*** Opening INFORMATION SHOWN ***

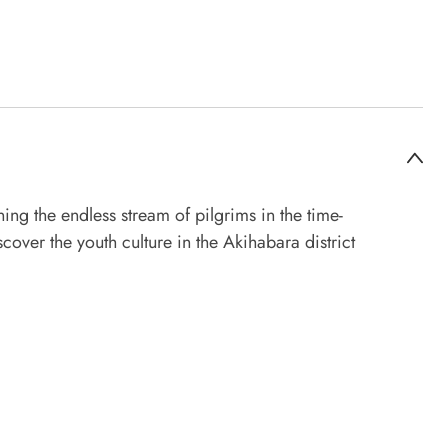
ing the endless stream of pilgrims in the time-
cover the youth culture in the Akihabara district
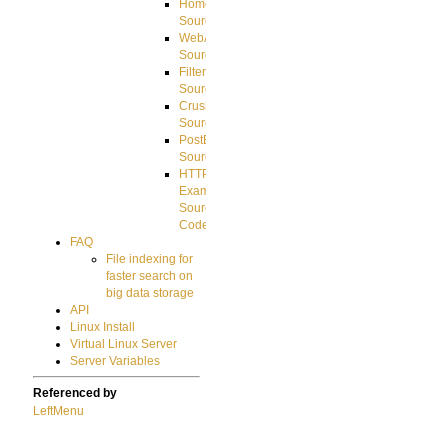
HomeDirectory
Source
WebApplication
Source
FilterCommand
Source
CrushSQL
Source
PostBack
Source
HTTP
Example
Source
Code
FAQ
File indexing for
faster search on
big data storage
API
Linux Install
Virtual Linux Server
Server Variables
Referenced by
LeftMenu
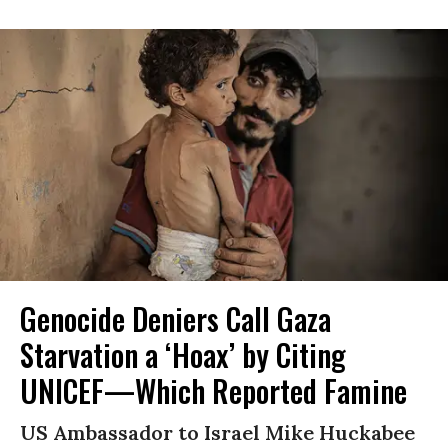
Genocide Deniers Call Gaza
Starvation a ‘Hoax’ by Citing
UNICEF—Which Reported Famine
US Ambassador to Israel Mike Huckabee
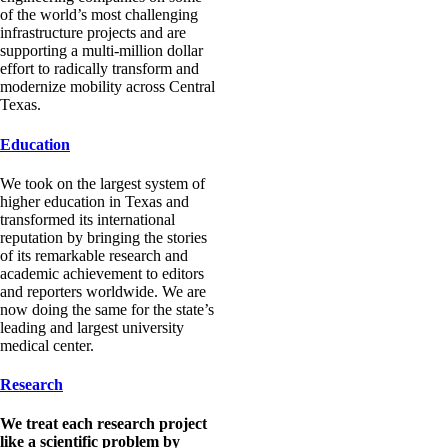
of the world’s most challenging
infrastructure projects and are
supporting a multi-million dollar
effort to radically transform and
modernize mobility across Central
Texas.
Education
We took on the largest system of
higher education in Texas and
transformed its international
reputation by bringing the stories
of its remarkable research and
academic achievement to editors
and reporters worldwide. We are
now doing the same for the state’s
leading and largest university
medical center.
Research
We treat each research project
like a scientific problem by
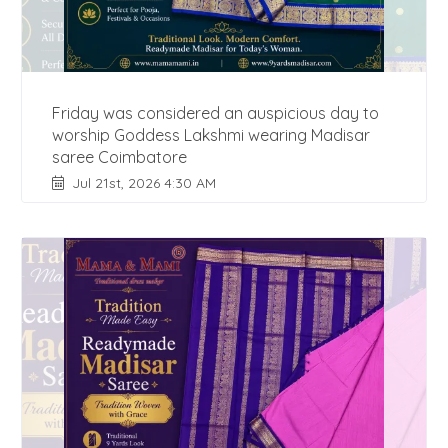
Friday was considered an auspicious day to
worship Goddess Lakshmi wearing Madisar
saree Coimbatore
Jul 21st, 2026 4:30 AM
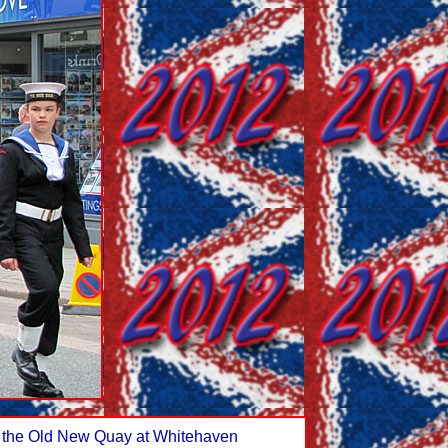
on the Old New Quay at Whitehaven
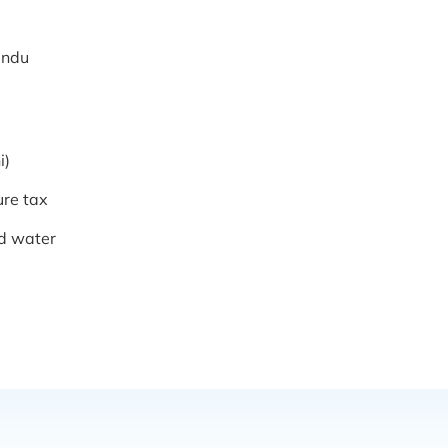
mandu
i)
ure tax
ed water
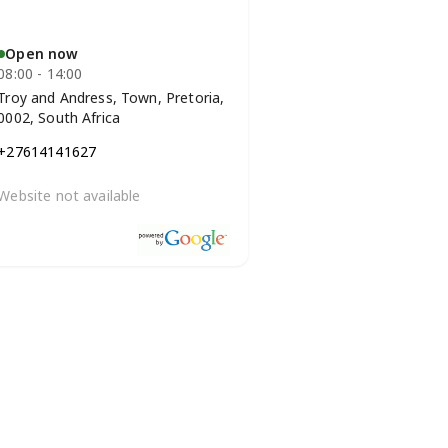
Open now
08:00 - 14:00
Troy and Andress, Town, Pretoria,
0002, South Africa
+27614141627
Website not available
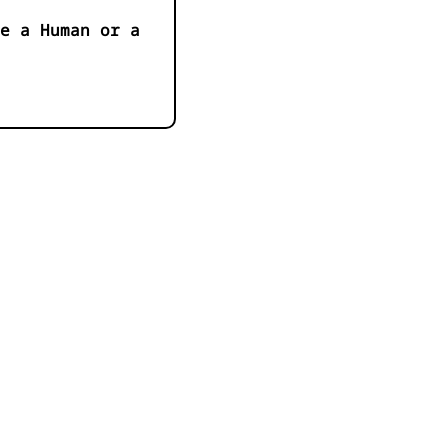
e a Human or a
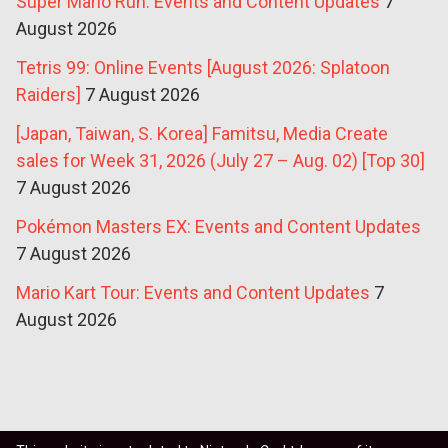
Super Mario Run: Events and Content Updates
7
August 2026
Tetris 99: Online Events [August 2026: Splatoon
Raiders]
7 August 2026
[Japan, Taiwan, S. Korea] Famitsu, Media Create
sales for Week 31, 2026 (July 27 – Aug. 02) [Top 30]
7 August 2026
Pokémon Masters EX: Events and Content Updates
7 August 2026
Mario Kart Tour: Events and Content Updates
7
August 2026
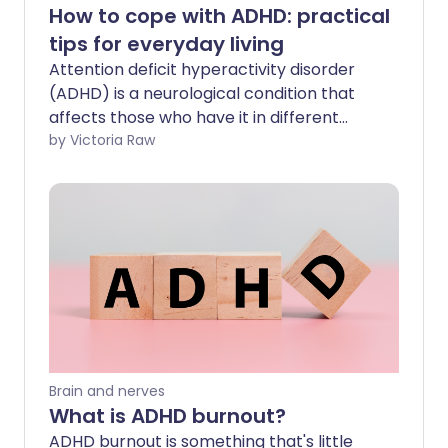
How to cope with ADHD: practical
tips for everyday living
Attention deficit hyperactivity disorder
(ADHD) is a neurological condition that
affects those who have it in different
ways. If you have ADHD it may cause
by Victoria Raw
symptoms like restlessness, impulsive
behaviour, and difficulty concentrating.
It's important to address ADHD early to
help you manage your symptoms,
improve your wellbeing and strengthen
your relationships.
Brain and nerves
What is ADHD burnout?
ADHD burnout is something that's little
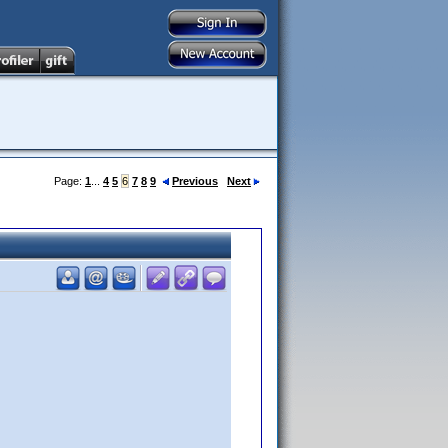
Page:
1
...
4
5
6
7
8
9
Previous
Next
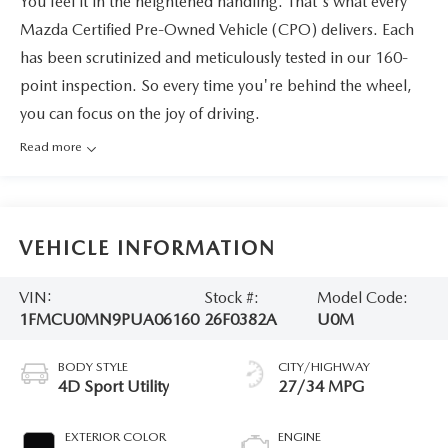
You feel it in the heightened handling. That's what every
Mazda Certified Pre-Owned Vehicle (CPO) delivers. Each
has been scrutinized and meticulously tested in our 160-
point inspection. So every time you're behind the wheel,
you can focus on the joy of driving.
Read more
VEHICLE INFORMATION
VIN:
Stock #:
Model Code:
1FMCU0MN9PUA06160
26F0382A
U0M
BODY STYLE
CITY/HIGHWAY
4D Sport Utility
27/34 MPG
EXTERIOR COLOR
ENGINE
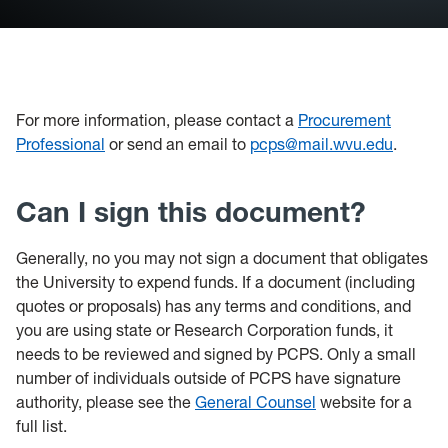
For more information, please contact a
Procurement
Professional
or send an email to
pcps@mail.wvu.edu
.
Can I sign this document?
Generally, no you may not sign a document that obligates
the University to expend funds. If a document (including
quotes or proposals) has any terms and conditions, and
you are using state or Research Corporation funds, it
needs to be reviewed and signed by PCPS. Only a small
number of individuals outside of PCPS have signature
authority, please see the
General Counsel
website for a
full list.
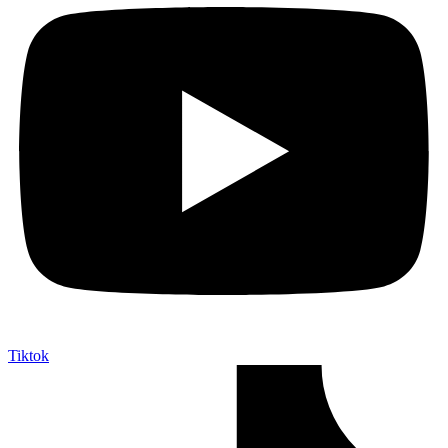
Tiktok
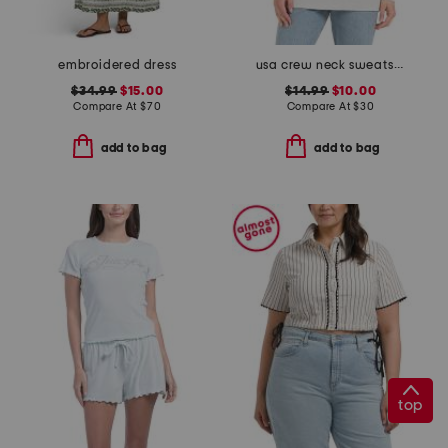
embroidered dress
usa crew neck sweatshirt
$34.99
$15.00
$14.99
$10.00
Compare At
$
70
Compare At
$
30
add to bag
add to bag
top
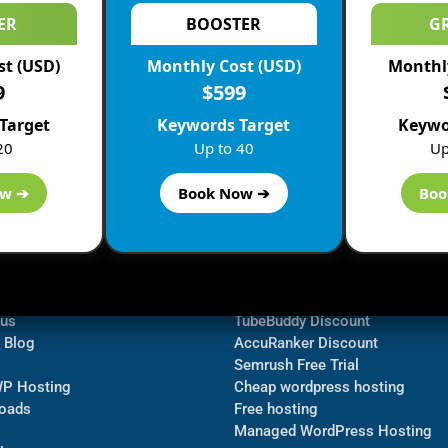
ER
BOOSTER
G
st (USD)
Monthly Cost (USD)
Monthly
9
$599
Target
Keywords Target
Keywo
20
Up to 40
Up
ow ➔
Book Now ➔
Boo
ormation
Navigate
Bluehost Discount
 us
TubeBuddy Discount
a Blog
AccuRanker Discount
Semrush Free Trial
WP Hosting
Cheap wordpress hosting
oads
Free hosting
Managed WordPress Hosting​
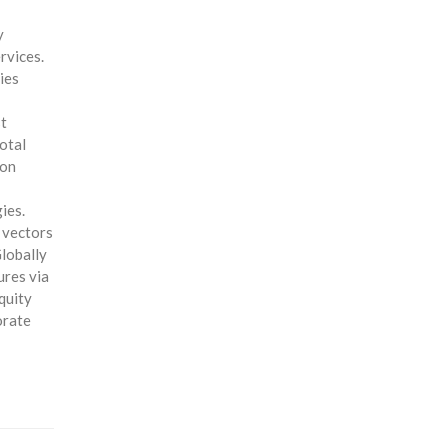
y
rvices.
ies
st
otal
ion
ies.
y vectors
Globally
ures via
quity
orate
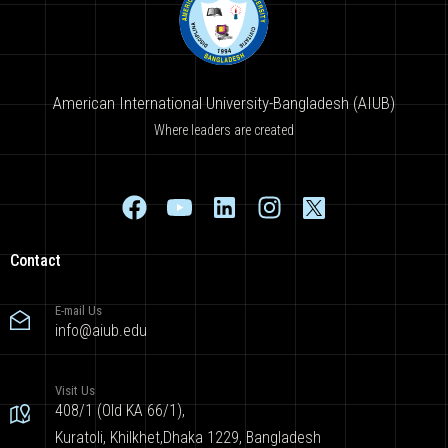
American International University-Bangladesh (AIUB)
Where leaders are created
Contact
E-mail Us
info@aiub.edu
Visit Us
408/1 (Old KA 66/1),
Kuratoli, Khilkhet,Dhaka 1229, Bangladesh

*** Closing INFORMATION SHOWN ***

Wherever a line of the data holds "Mario", copy that line.

Super Mario Run: Events and Content Updates
Mario Kart Tour: Events and Content Updates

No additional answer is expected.